Today we will be discussing about an American track and field athlete Michael Johnson and his Olympic heroics and a special episode from his career when he had to pay the price for the felony of someone else.
Considered as one of the most consistent sprinters in history, Johnson came from very humble middle-class background. Born in Dallas, he won many a school-level competitions in his junior days. The legendary sprint king would have made his first appearance in the quadrennial event at Seoul in 1988 but for a fracture in the left leg that kept him out of contention in the US trials. As a result, Johnson had to wait for another four years to feature in the Olympics. By this time, the American had transformed himself into a force to reckon with – winning the 200 m race in the 1991 World Championships at Tokyo by quite a big margin close to three-tenth of a second.
In the 1992 Barcelona Games, Johnson would have performed better had he not been fallen victim to food poisoning just prior to the event. He could not qualify for the 200 m final as he suffered from weight loss. However, he was part of the US team of 4×400 m relay where they set a world record to bag the gold. This was the very first medal in his Olympic career so far and he was to win more of them in the subsequent Games.
In the 1995 World Championships, the American – billed in a Nike advertisement as the “world’s fastest man” – went on to win triple gold including an unprecedented wins in both 200m and 400m. The same sports apparel company sponsored his golden coloured spikes that Johnson sported at the Atlanta Olympics. And there was something unique (or dissimilar) in it – one of the pair was half a size smaller to make adjustments for the sprinter’s shorter left foot.
Coming to the track, Johnson was phenomenal; perhaps I would fall short on the vocabulary to give it a qualitative definition. Quantitatively, he won both his races convincingly, if not by a landslide margin.
The first male athlete to win both the 200 m and 400 m title at the same Olympics won the 400 m final in an Olympic record time and got the better of Britain’s Roger Black by almost a second! Not only that, he also followed it up with the 200 m in a world record time of 19.32 s – considering the fact that his leg was strapped up with tapes while he ran the event. However it meant that the third gold – which he earlier set his eye on in the form of his defending 4×400 m relay – went out of his grasp as he was sidelined from the US team. The team without Johnson nevertheless fared better and came out with the gold eventually.
Johnson went through a lot of injuries in the next couple of years, but however he recovered from them time to time to pocket another two successive World titles in the 400 m. In 1999, Johnson clocked world record time of 43.18 s which stood for almost 17 years till it was surpassed at Rio de Janeiro last month by a South African sprinter named Wayde van Niekerk – the latter becoming a rare sprinter to win the event from an outside lane.

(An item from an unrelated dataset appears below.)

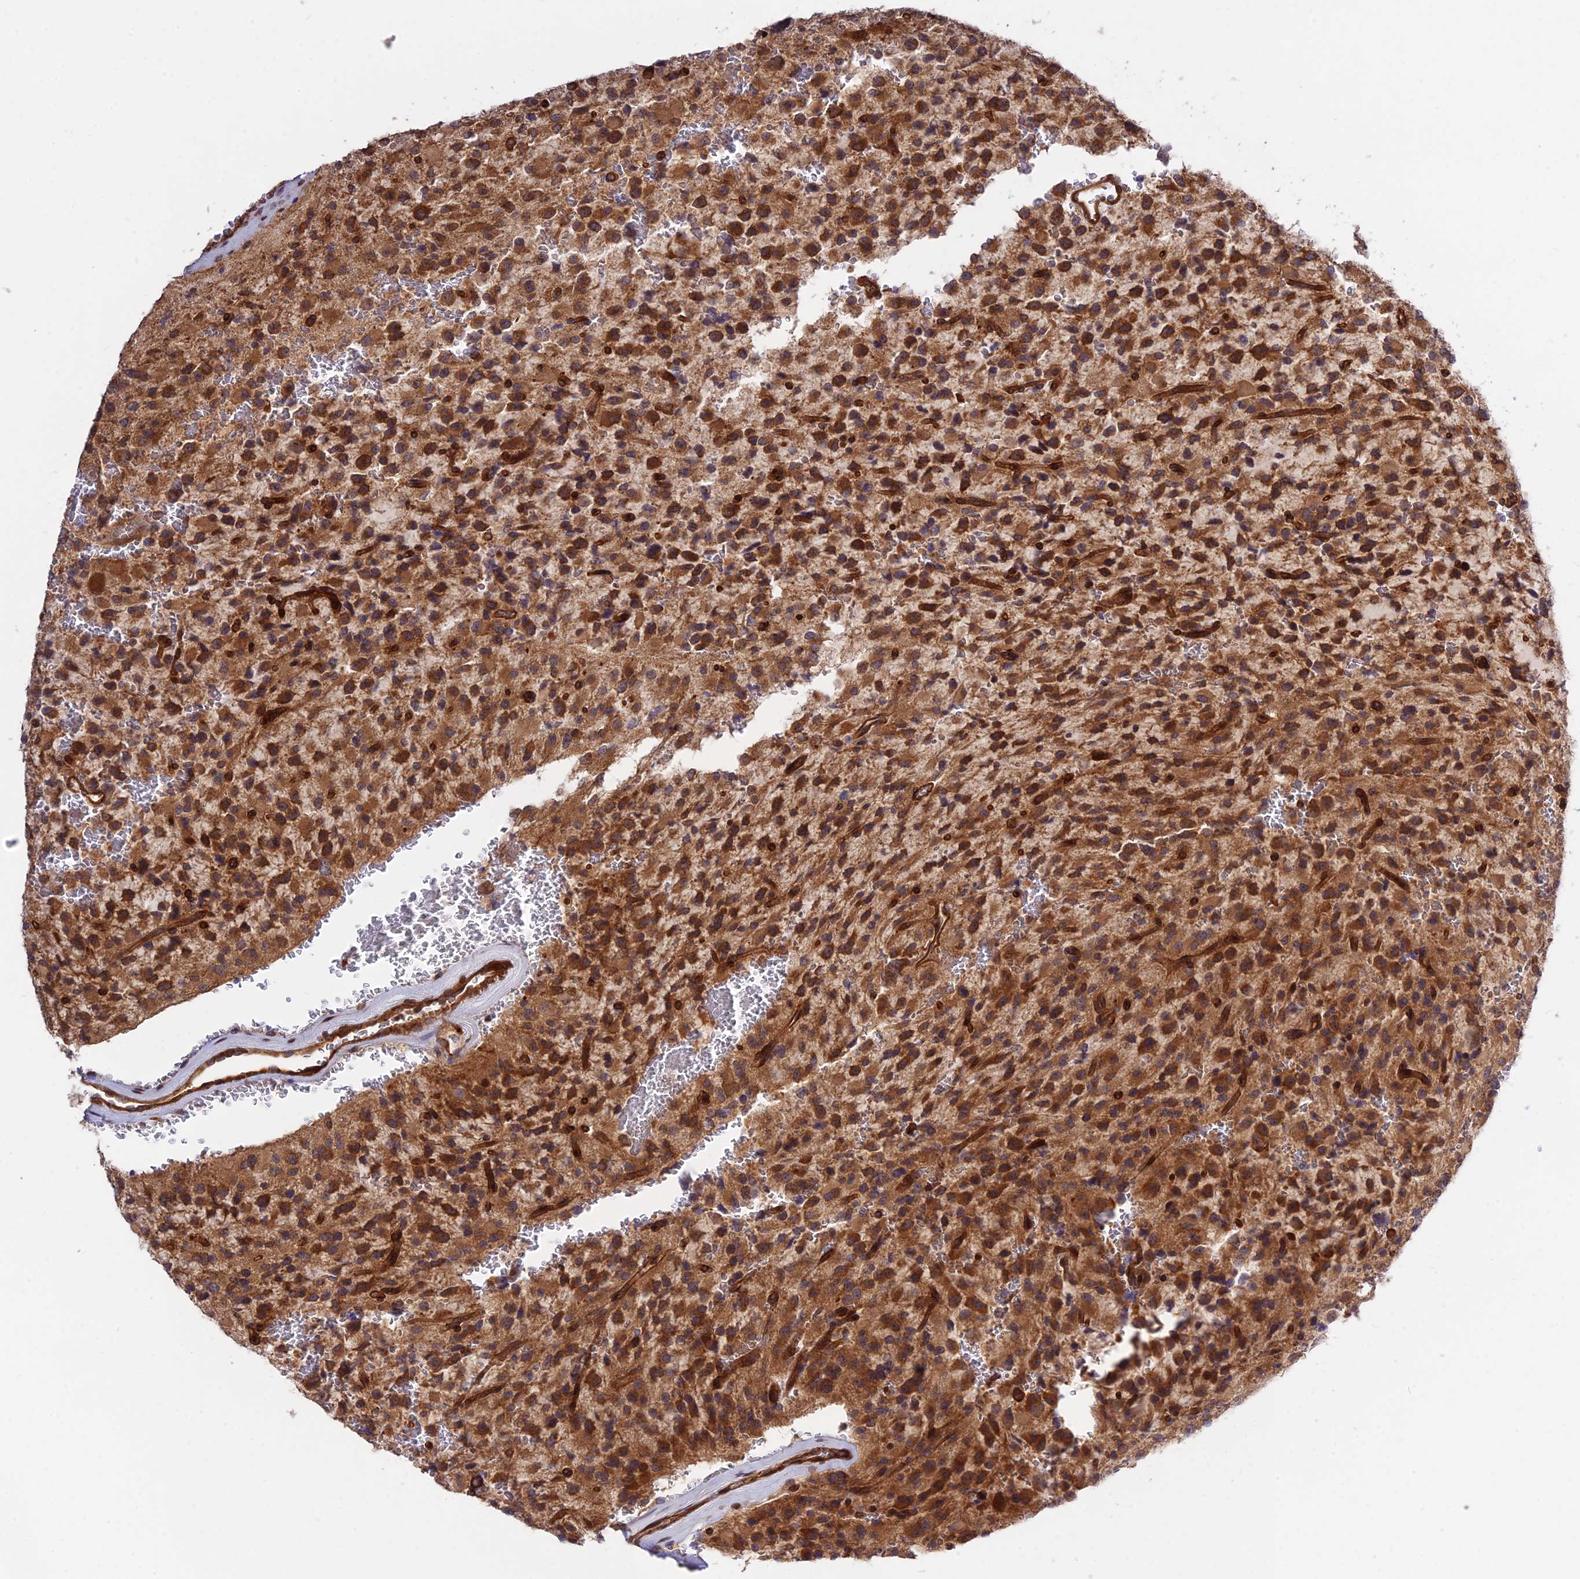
{"staining": {"intensity": "strong", "quantity": ">75%", "location": "cytoplasmic/membranous"}, "tissue": "glioma", "cell_type": "Tumor cells", "image_type": "cancer", "snomed": [{"axis": "morphology", "description": "Glioma, malignant, High grade"}, {"axis": "topography", "description": "Brain"}], "caption": "Protein expression by immunohistochemistry shows strong cytoplasmic/membranous expression in about >75% of tumor cells in malignant high-grade glioma.", "gene": "SMG6", "patient": {"sex": "male", "age": 34}}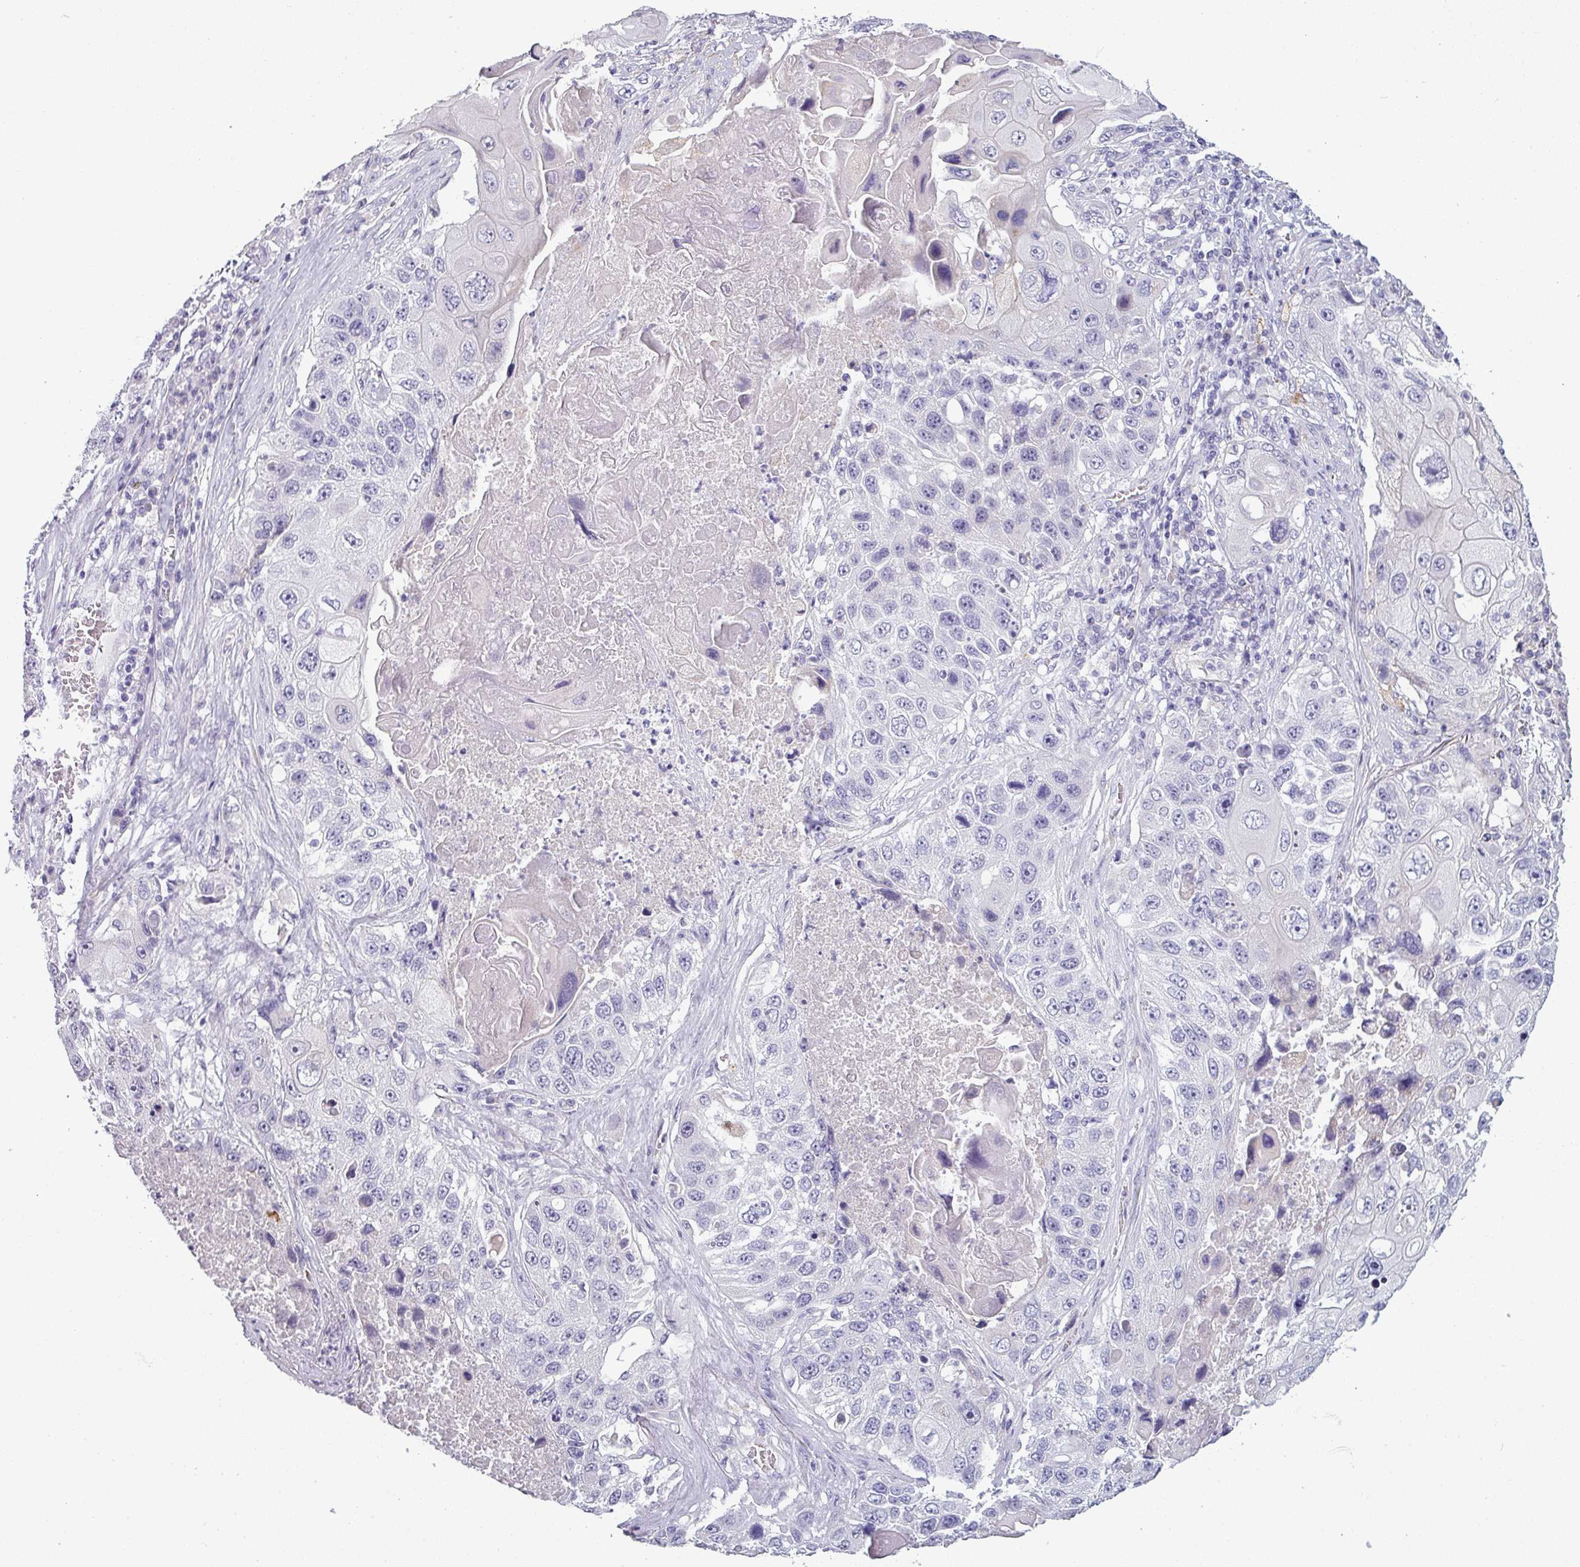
{"staining": {"intensity": "negative", "quantity": "none", "location": "none"}, "tissue": "lung cancer", "cell_type": "Tumor cells", "image_type": "cancer", "snomed": [{"axis": "morphology", "description": "Squamous cell carcinoma, NOS"}, {"axis": "topography", "description": "Lung"}], "caption": "Lung cancer (squamous cell carcinoma) stained for a protein using immunohistochemistry (IHC) demonstrates no positivity tumor cells.", "gene": "SLC26A9", "patient": {"sex": "male", "age": 61}}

In his professional swansong, the American speedster went on to win another individual gold in the 400 m – thus becoming the oldest person at 33 years to win a race of less than 5 km. In the process, he also became the first man ever to defend his 400 m title at the Games. Not only that, Johnson later went on to team up with the Harrison brothers and his Worlds teammate Antonio Pettigrew to win the 4×400 m relay title for the fifth gold of his Olympic career.
Now this last race of Johnson made news years later when in 2004, the parent body IAAF declared that Jerome Young – one of the sprinters who had run for the US relay team in the heats – failed a dope test. As a result, the US team were striped of the gold which was subsequently reinstated the initial order. Another late twist came into the case when Pettigrew admitted before a court in 2008 to taking outlawed performance-booster. Johnson decided to return the gold medal and felt let down by his teammate. The controversy failed to die down with Pettigrew committing suicide in 2010 and the Harrisons too falling for doping offence.
Thus Johnson had to forego the fifth Olympic credential for whatsoever no proven fault of his own. The sadness of losing out on that perhaps can never be better summed up than by the legend’s own statement for the Telegraph four years back – “For eight years I was a five-time gold medalist. Then it was four-time. It’s not the same.”